WORK INSTRUCTIONS:
Return the records as they stand. No picture is to be included.

##### DATA FOR THIS EXERCISE #####

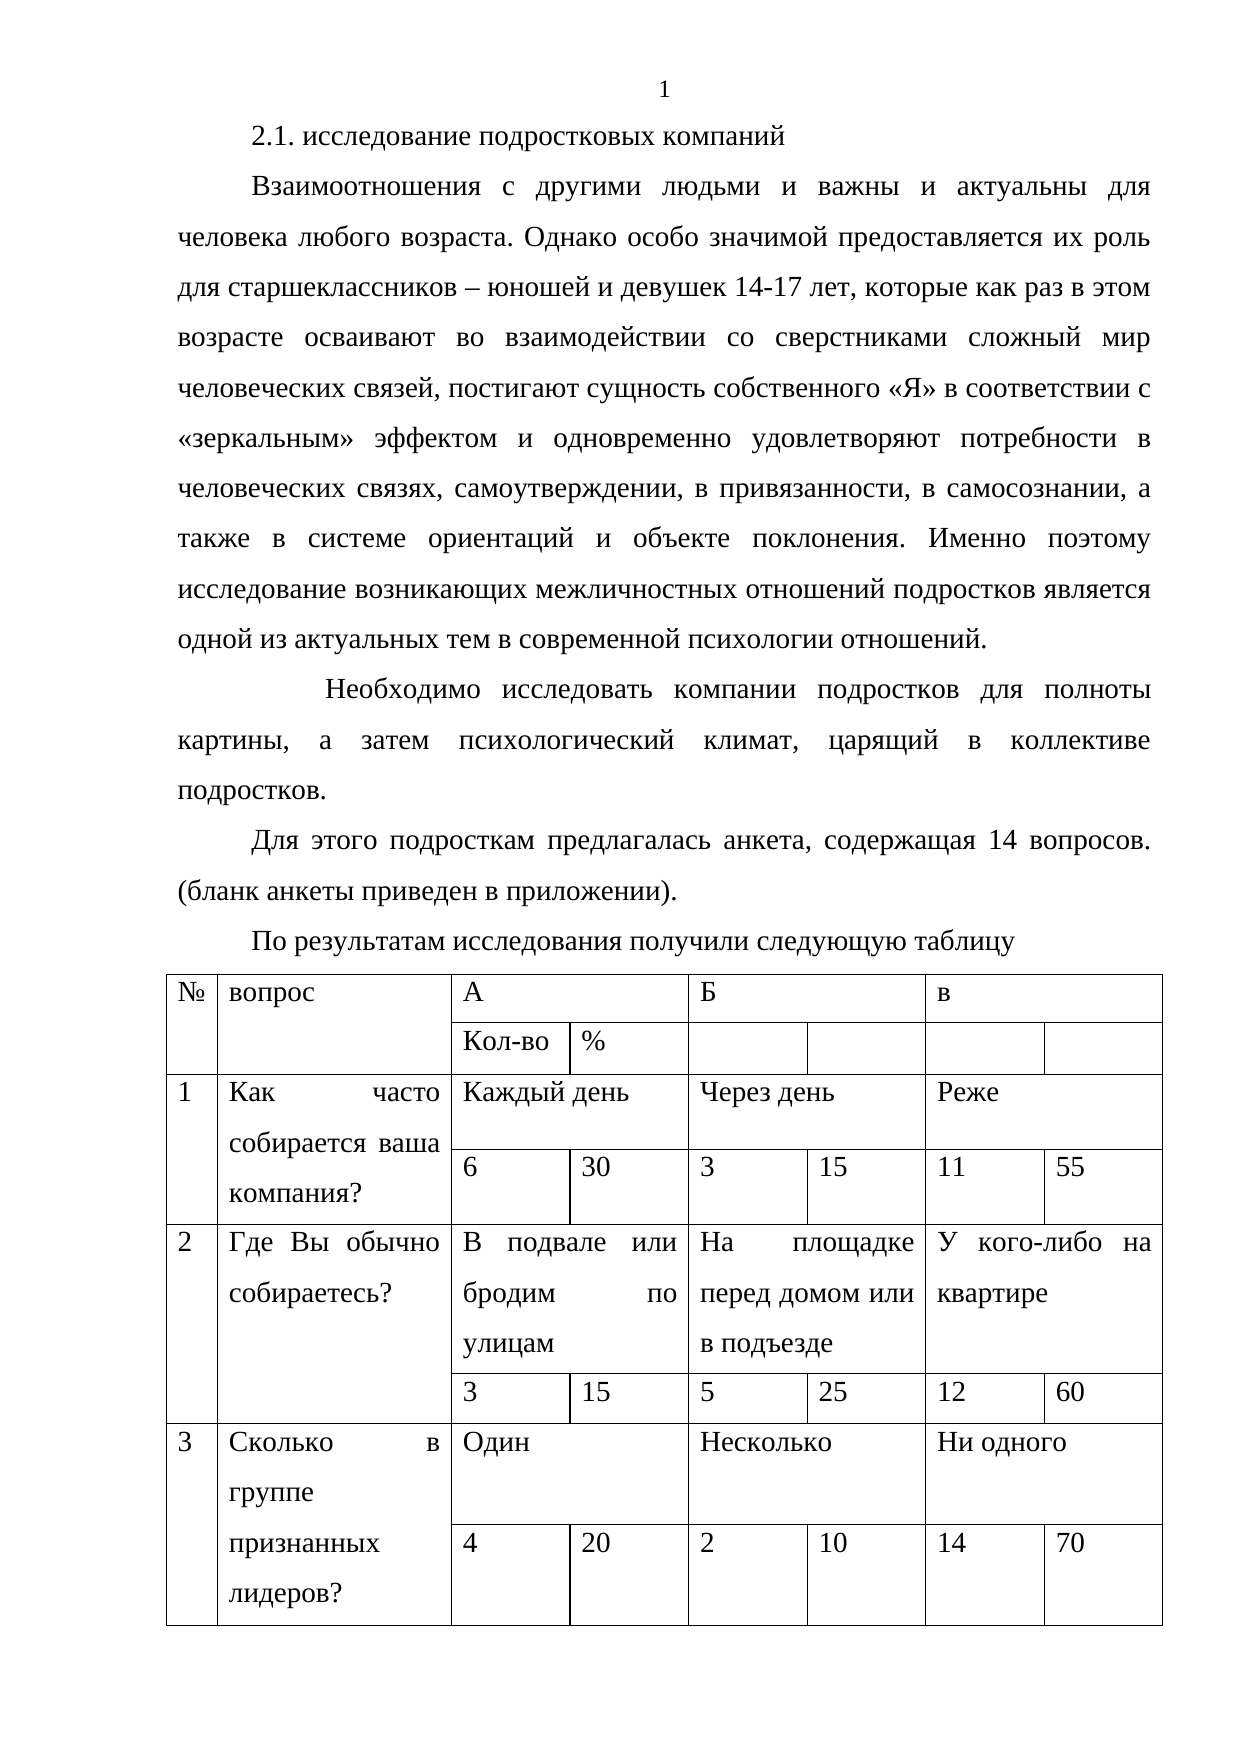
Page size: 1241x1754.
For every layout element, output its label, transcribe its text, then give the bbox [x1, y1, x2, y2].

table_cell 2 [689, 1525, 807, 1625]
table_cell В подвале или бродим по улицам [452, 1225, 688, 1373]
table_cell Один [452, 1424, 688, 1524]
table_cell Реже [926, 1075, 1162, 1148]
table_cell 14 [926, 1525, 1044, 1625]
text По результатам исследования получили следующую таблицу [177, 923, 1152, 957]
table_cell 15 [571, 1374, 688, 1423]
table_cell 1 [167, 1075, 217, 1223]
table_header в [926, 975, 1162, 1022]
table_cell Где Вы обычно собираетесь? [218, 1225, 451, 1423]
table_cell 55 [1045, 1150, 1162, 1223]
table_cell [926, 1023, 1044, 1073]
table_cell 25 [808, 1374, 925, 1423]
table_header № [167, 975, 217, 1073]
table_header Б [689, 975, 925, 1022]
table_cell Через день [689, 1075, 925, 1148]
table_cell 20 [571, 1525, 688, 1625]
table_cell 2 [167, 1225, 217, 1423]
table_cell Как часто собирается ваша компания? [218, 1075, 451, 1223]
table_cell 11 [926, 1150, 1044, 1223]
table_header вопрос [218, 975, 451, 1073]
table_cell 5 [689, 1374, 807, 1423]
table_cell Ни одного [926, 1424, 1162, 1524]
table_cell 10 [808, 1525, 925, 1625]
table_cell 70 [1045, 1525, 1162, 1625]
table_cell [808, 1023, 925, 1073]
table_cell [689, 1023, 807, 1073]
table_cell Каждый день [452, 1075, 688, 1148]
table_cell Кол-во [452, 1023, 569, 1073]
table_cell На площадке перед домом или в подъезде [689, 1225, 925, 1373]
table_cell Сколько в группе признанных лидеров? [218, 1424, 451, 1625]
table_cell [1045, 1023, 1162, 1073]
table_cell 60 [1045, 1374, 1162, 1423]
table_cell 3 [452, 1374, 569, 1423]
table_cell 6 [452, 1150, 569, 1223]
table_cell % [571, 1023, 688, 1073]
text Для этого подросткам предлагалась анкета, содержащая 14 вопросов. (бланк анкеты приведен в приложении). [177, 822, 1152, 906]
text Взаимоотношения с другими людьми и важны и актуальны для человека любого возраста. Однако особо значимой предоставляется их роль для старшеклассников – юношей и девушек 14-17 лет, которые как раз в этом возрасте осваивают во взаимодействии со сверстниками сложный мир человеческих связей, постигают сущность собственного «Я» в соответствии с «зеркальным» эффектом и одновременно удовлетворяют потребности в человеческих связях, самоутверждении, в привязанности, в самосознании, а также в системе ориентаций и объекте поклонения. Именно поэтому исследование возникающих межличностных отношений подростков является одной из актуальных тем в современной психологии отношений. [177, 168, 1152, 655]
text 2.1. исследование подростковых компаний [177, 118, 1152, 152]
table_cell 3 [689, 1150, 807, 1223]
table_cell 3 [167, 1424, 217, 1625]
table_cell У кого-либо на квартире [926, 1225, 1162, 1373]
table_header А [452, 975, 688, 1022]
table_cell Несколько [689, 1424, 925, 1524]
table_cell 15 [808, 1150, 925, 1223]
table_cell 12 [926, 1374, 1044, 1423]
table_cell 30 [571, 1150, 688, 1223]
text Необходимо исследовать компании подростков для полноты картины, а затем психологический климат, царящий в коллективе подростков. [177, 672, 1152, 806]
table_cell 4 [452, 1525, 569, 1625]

#####

RESULT FOR THIS TASK:
Page size: 1241x1754.
For every layout element, output its label, transcribe its text, then give the bbox [x1, y1, x2, y2].

table_cell 2 [689, 1525, 807, 1625]
table_cell В подвале или бродим по улицам [452, 1225, 688, 1373]
table_cell Один [452, 1424, 688, 1524]
table_cell Реже [926, 1075, 1162, 1148]
table_cell 14 [926, 1525, 1044, 1625]
text По результатам исследования получили следующую таблицу [177, 923, 1152, 957]
table_cell 15 [571, 1374, 688, 1423]
table_cell 1 [167, 1075, 217, 1223]
table_header в [926, 975, 1162, 1022]
table_cell Где Вы обычно собираетесь? [218, 1225, 451, 1423]
table_cell 55 [1045, 1150, 1162, 1223]
table_cell [926, 1023, 1044, 1073]
table_cell 25 [808, 1374, 925, 1423]
table_header № [167, 975, 217, 1073]
table_header Б [689, 975, 925, 1022]
table_cell Через день [689, 1075, 925, 1148]
table_cell 20 [571, 1525, 688, 1625]
table_cell 2 [167, 1225, 217, 1423]
table_cell Как часто собирается ваша компания? [218, 1075, 451, 1223]
table_cell 11 [926, 1150, 1044, 1223]
table_header вопрос [218, 975, 451, 1073]
table_cell 5 [689, 1374, 807, 1423]
table_cell Ни одного [926, 1424, 1162, 1524]
table_cell 10 [808, 1525, 925, 1625]
table_cell 70 [1045, 1525, 1162, 1625]
table_cell [808, 1023, 925, 1073]
table_cell [689, 1023, 807, 1073]
table_cell Каждый день [452, 1075, 688, 1148]
table_cell Кол-во [452, 1023, 569, 1073]
table_cell На площадке перед домом или в подъезде [689, 1225, 925, 1373]
table_cell Сколько в группе признанных лидеров? [218, 1424, 451, 1625]
table_cell [1045, 1023, 1162, 1073]
table_cell 60 [1045, 1374, 1162, 1423]
table_cell 3 [452, 1374, 569, 1423]
table_cell 6 [452, 1150, 569, 1223]
table_cell % [571, 1023, 688, 1073]
text Для этого подросткам предлагалась анкета, содержащая 14 вопросов. (бланк анкеты приведен в приложении). [177, 822, 1152, 906]
text Взаимоотношения с другими людьми и важны и актуальны для человека любого возраста. Однако особо значимой предоставляется их роль для старшеклассников – юношей и девушек 14-17 лет, которые как раз в этом возрасте осваивают во взаимодействии со сверстниками сложный мир человеческих связей, постигают сущность собственного «Я» в соответствии с «зеркальным» эффектом и одновременно удовлетворяют потребности в человеческих связях, самоутверждении, в привязанности, в самосознании, а также в системе ориентаций и объекте поклонения. Именно поэтому исследование возникающих межличностных отношений подростков является одной из актуальных тем в современной психологии отношений. [177, 168, 1152, 655]
text 2.1. исследование подростковых компаний [177, 118, 1152, 152]
table_cell 3 [689, 1150, 807, 1223]
table_cell 3 [167, 1424, 217, 1625]
table_cell У кого-либо на квартире [926, 1225, 1162, 1373]
table_header А [452, 975, 688, 1022]
table_cell Несколько [689, 1424, 925, 1524]
table_cell 15 [808, 1150, 925, 1223]
table_cell 12 [926, 1374, 1044, 1423]
table_cell 30 [571, 1150, 688, 1223]
text Необходимо исследовать компании подростков для полноты картины, а затем психологический климат, царящий в коллективе подростков. [177, 672, 1152, 806]
table_cell 4 [452, 1525, 569, 1625]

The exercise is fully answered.